Made the decision to buy new MS Performance. Will be placing order with in the next few weeks. Just trying to locate a wall connector 24ft long...

Thank all

M


----------



## GadgetX

Well I got a connector 18ft Gen 3 finally. I will be ordering my 2020 Model S Performance this weekend !!! Midnight Silver with carbon 19" wheels, carbon fiber interior and FSDC. We are excited !! 

M


----------



## Nomad

GadgetX said:


> Wondering about the ride and mileage difference in the 19" and 21" wheels & tires.
> 
> Thoughts?
> 
> M


I know several people who have Model 3 with the same model except for wheels. The consensus among all is that the small wheels are more comfortable. Which is what I have. That said on my prior model I had large wheels. My understanding is that the larger wheels offer better performance and I'm a spirited driver. My experience though has been that unless you track the car you won't likely noticed any performance. The downside for me was how much more the big wheel tires fail compared to smaller. Thus far no issues with smaller ones. You get larger wheels for style.


----------



## serpico007

Larger wheels with low profile tires will be noisy too on the highway. My experience I noticed on my daily work commutes. I stuck with 19" this time and seems the Tempest wheels are the reason for higher range with the Long Range Plus model. I probably will upgrade to a nicer wheel for the summer time and keep these for winters. Congrats on the Performance model, it is a lot more to pay up here in Canada or else I would go for it too.


----------



## garsh

serpico007 said:


> Larger wheels with low profile tires will be noisy too on the highway.


Road noise is affected almost exclusively by the tread pattern. Low profile tires are usually engineered towards handling instead of noise, but it's certainly possible to get ones that aren't noisy.


----------



## serpico007

garsh said:


> Road noise is affected almost exclusively by the tread pattern. Low profile tires are usually engineered towards handling instead of noise, but it's certainly possible to get ones that aren't noisy.


The ones that came on my current vehicle are noisy. Everyone always asks what the noise is because they're used to their normal sidewall profile tires. Must be the tread on these tires.


----------

Provided data:
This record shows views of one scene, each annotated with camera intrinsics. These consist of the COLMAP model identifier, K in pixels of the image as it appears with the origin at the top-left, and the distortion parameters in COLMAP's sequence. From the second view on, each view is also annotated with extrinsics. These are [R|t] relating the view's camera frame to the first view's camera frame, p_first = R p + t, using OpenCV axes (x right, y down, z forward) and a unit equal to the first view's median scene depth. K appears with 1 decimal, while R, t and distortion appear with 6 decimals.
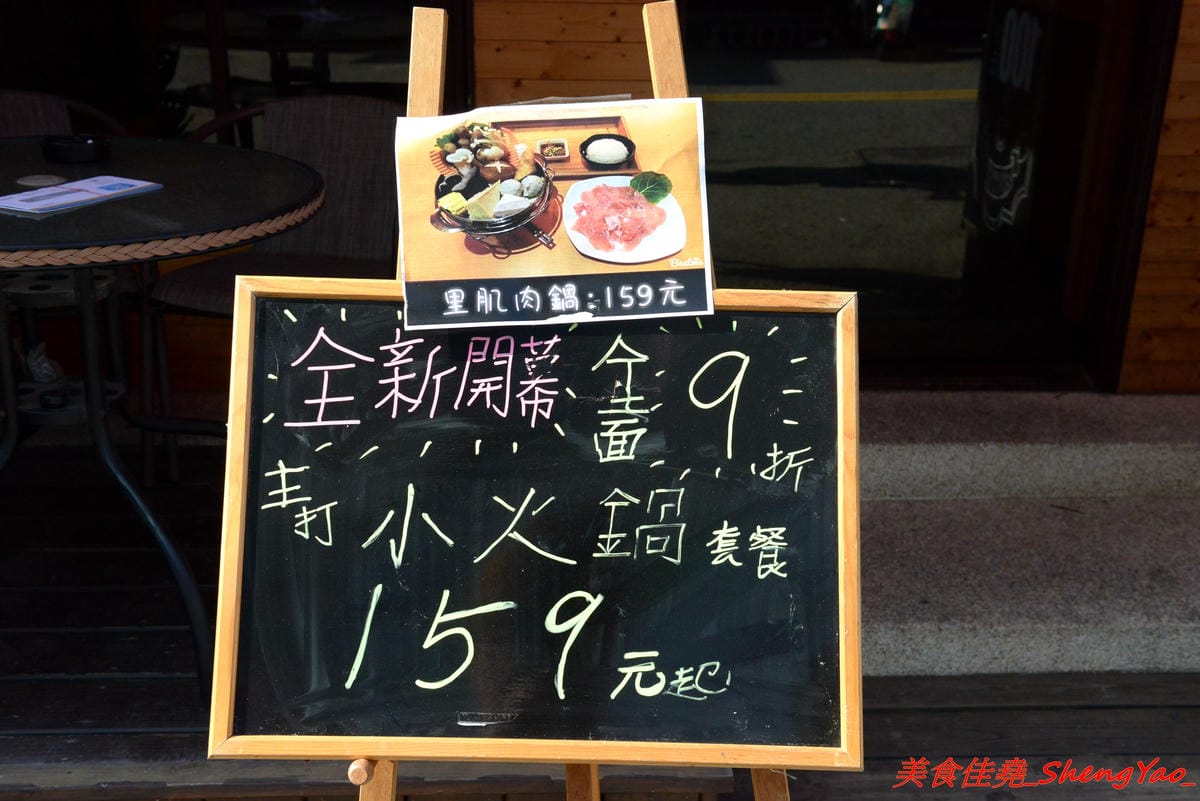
lens RADIAL K [[1512.4, 0, 602.2], [0, 1512.4, 400.2], [0, 0, 1]] dist [0.015448, 0.000000]
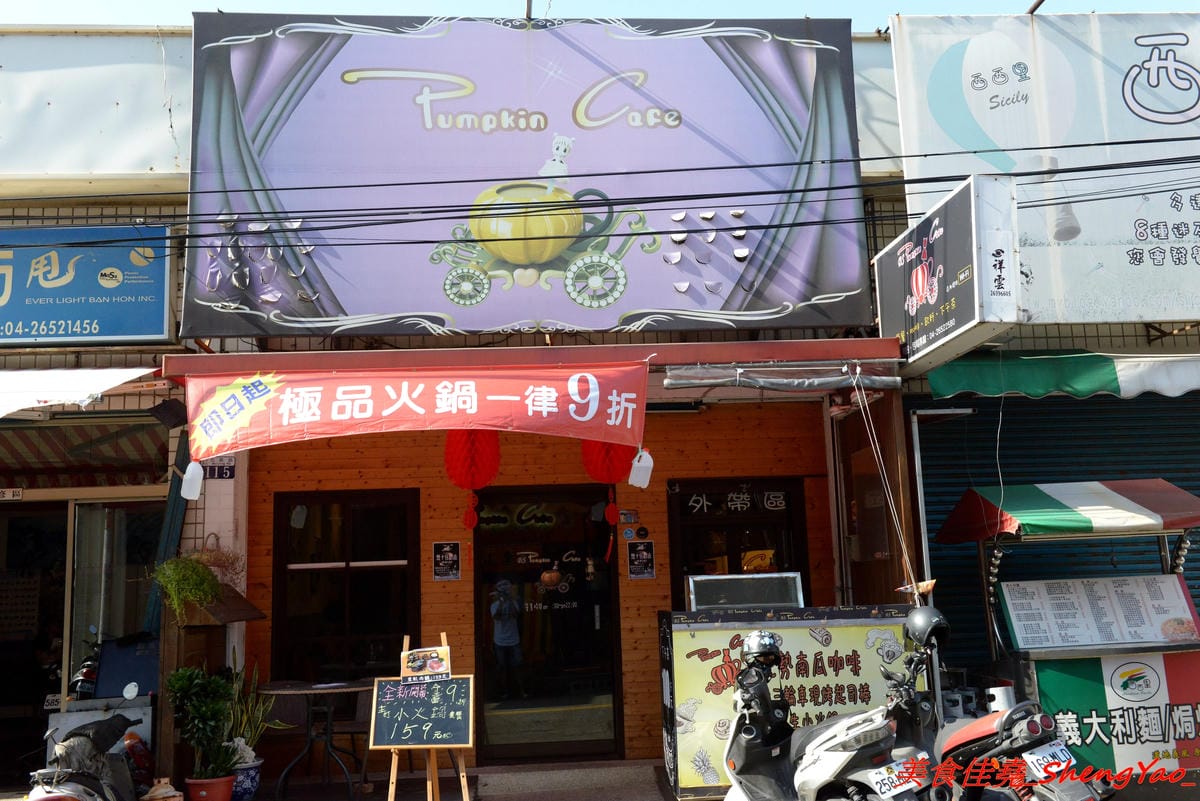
lens RADIAL K [[1165.1, 0, 601.8], [0, 1165.1, 397.2], [0, 0, 1]] dist [0.046478, 0.000000]
pose [[0.998004, -0.044991, 0.044311, 0.542582], [0.060942, 0.870047, -0.489188, 1.353930], [-0.016544, 0.490912, 0.871052, -3.868890]]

Directions for this task:
Write out the passage of the thread about wheels that begins at the words "The ones that" and stops after "on these tires.". The lines are separate material and have no connection to the thread about wheels.

Answer for the task:
The ones that came on my current vehicle are noisy. Everyone always asks what the noise is because they're used to their normal sidewall profile tires. Must be the tread on these tires.